My old Ham rig is in a storage room. I could get it out and on battery in a flash. An antenna is another thing, however.
if that is the baofeng uv-5r, or a similar model, it can be programmed to scan and interact with pretty much all of the critical frequencies... heheheh (or so i'm told.)
Very, very seldom do we listen to radio broadcasts, either at home or in the car. We both prefer to watch live concert footage either on DVD or YouTube for music.
I had to look up what Pirate Radio is. Interesting that an unlicensed broadcaster can be in a jurisdiction/country where such transmission is legal, and be received in a jurisdiction/country where what he's doing is illegal.
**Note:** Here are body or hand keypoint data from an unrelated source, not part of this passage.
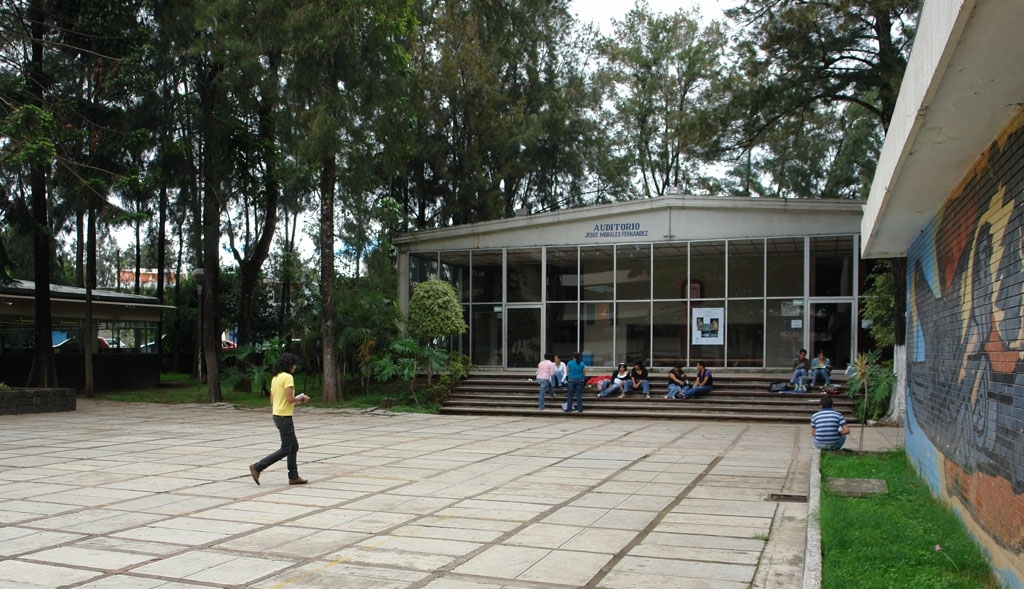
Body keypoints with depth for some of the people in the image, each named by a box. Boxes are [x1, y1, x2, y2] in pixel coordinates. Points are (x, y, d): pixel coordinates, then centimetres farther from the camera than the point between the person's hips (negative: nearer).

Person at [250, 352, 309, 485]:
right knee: (286, 449, -3)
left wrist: (295, 402, 16)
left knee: (294, 447, 14)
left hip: (277, 415, 10)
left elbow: (272, 401, 15)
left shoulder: (275, 378, 13)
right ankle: (257, 467, -3)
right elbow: (290, 399, -22)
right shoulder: (288, 377, -15)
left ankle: (293, 476, 17)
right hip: (285, 417, -10)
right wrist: (301, 399, -2)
I commented about my British mother's WW2-era experiences, and see that one manifestation of Pirate Radio is when our ships sat offshore back then and transmitted popular music to fill in the gaps of the BBC's offering.
You have a good eye for radios! Yeh, that's the model. I believe it's 8W, so I'm not gonna use it to conspire with someone in Los Angeles (or even across the county) without the aid of repeater towers.
Get an antenna tuner and then you could string up a random single-wire antenna in a hurry. Are you still licensed?
Yep, still licensed. I do have a tuner and I can string a wire. Got the license when I lived in the bush and we could communicate where the phones weren't reliable. Don't use HF anymore, but use an HT to listen in on the ambulances and fire people. The cops are trunked and coded in some manner, so no scanner stuff there.
In an emergency, license be damned. But I could listen for news and what is going on without gov't oversight, right?